[本文の抜き出し]
▬▬▬▬▬▬▬▬▬▬

祖父失踪から半年……自分が除籍して一年が経つ前に……その雨は私の涙だったのかもしれない……
気が付いたらあの、祖父の失踪記事からnoteに書きたい事がたくさんあったのに書くこともできず放置してしまった…
2021年3月のホワイトデー直前のお話でした。
失踪した祖父がちょうどこの日地元はいいお天気で、色々はな場所で雪解けがありました。
私は自分のアパートで洗濯をしたりちょっと仕事したり、趣味でバタバタしていました。
そんな日に
「おじいちゃん見つかりました」
と
縁が切れたと思っていた妹から一通のメールが届いた。
祖父が失踪してから色々な神社にお参りにいった。
おみくじには何故か毎回
「失せもの/上にある」
と
どこの神社でも、どんなおみくじにも書いてあってずっと不思議だった。
でも、おみくじは本当の事を訴えていたのです。
失踪した祖父は自宅より7~800メートル坂を上った親類の家の納屋と納屋の間で見つかったそうです。
場所も知っているしどうしてそんな場所にいたのかも謎なのですが……
叔母からも連絡がきて、次の日祖父は司法解剖となりました。
しかし……
2週間経っても司法解剖が終わったという連絡がなかった……
不安だった……
なんなら私は父親が祖父を殺したのではないかという疑いまで持ってしまっていたのだから……
3月がおわりかけの頃に叔母から
「こんな状況(コロナ)だからごく少数の身内での家族葬だけにする」

▬▬▬▬▬▬▬▬▬▬

[使うデータ]
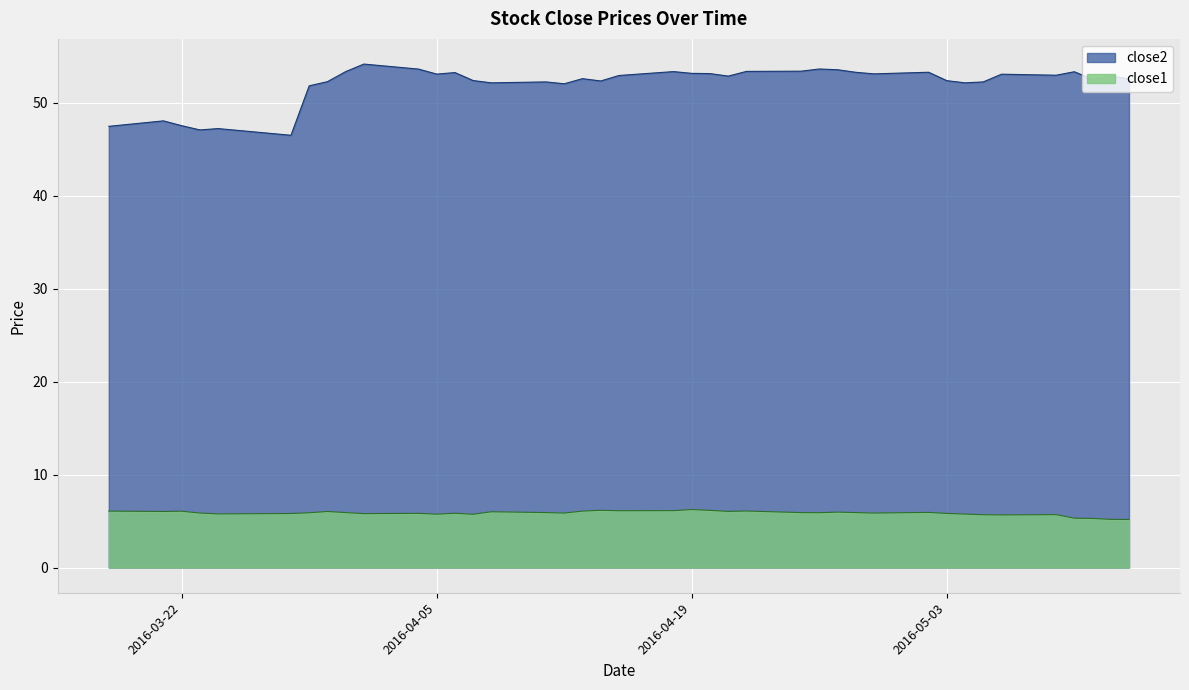

List the series in order of their overall mean, lowest first.

close1, close2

▬▬▬▬▬▬▬▬▬▬

[やること]
1) 祖父の失踪についての文章を、「祖父失踪から半年……自分が除」という言葉があるところから書き始めて、「どこの神社でも、どんなおみくじにも書いてあってずっと不思議だった。」のところまで、一字も変えずに書き写してください。
2) 祖父の失踪についての文章を読んで、次の問いに短く答えてください。
(a) 祖父が見つかったことを知らせるメールは、だれから届きましたか。
(b) おみくじには、どこの神社でも何と書いてありましたか。
(c) 祖父は、自宅から坂をどれくらい上った所で見つかりましたか。

[答え]
1)
祖父失踪から半年……自分が除籍して一年が経つ前に……その雨は私の涙だったのかもしれない……
気が付いたらあの、祖父の失踪記事からnoteに書きたい事がたくさんあったのに書くこともできず放置してしまった…
2021年3月のホワイトデー直前のお話でした。
失踪した祖父がちょうどこの日地元はいいお天気で、色々はな場所で雪解けがありました。
私は自分のアパートで洗濯をしたりちょっと仕事したり、趣味でバタバタしていました。
そんな日に
「おじいちゃん見つかりました」
と
縁が切れたと思っていた妹から一通のメールが届いた。
祖父が失踪してから色々な神社にお参りにいった。
おみくじには何故か毎回
「失せもの/上にある」
と
どこの神社でも、どんなおみくじにも書いてあってずっと不思議だった。

2)
(a) 縁が切れたと思っていた妹
(b) 「失せもの/上にある」
(c) 7~800メートル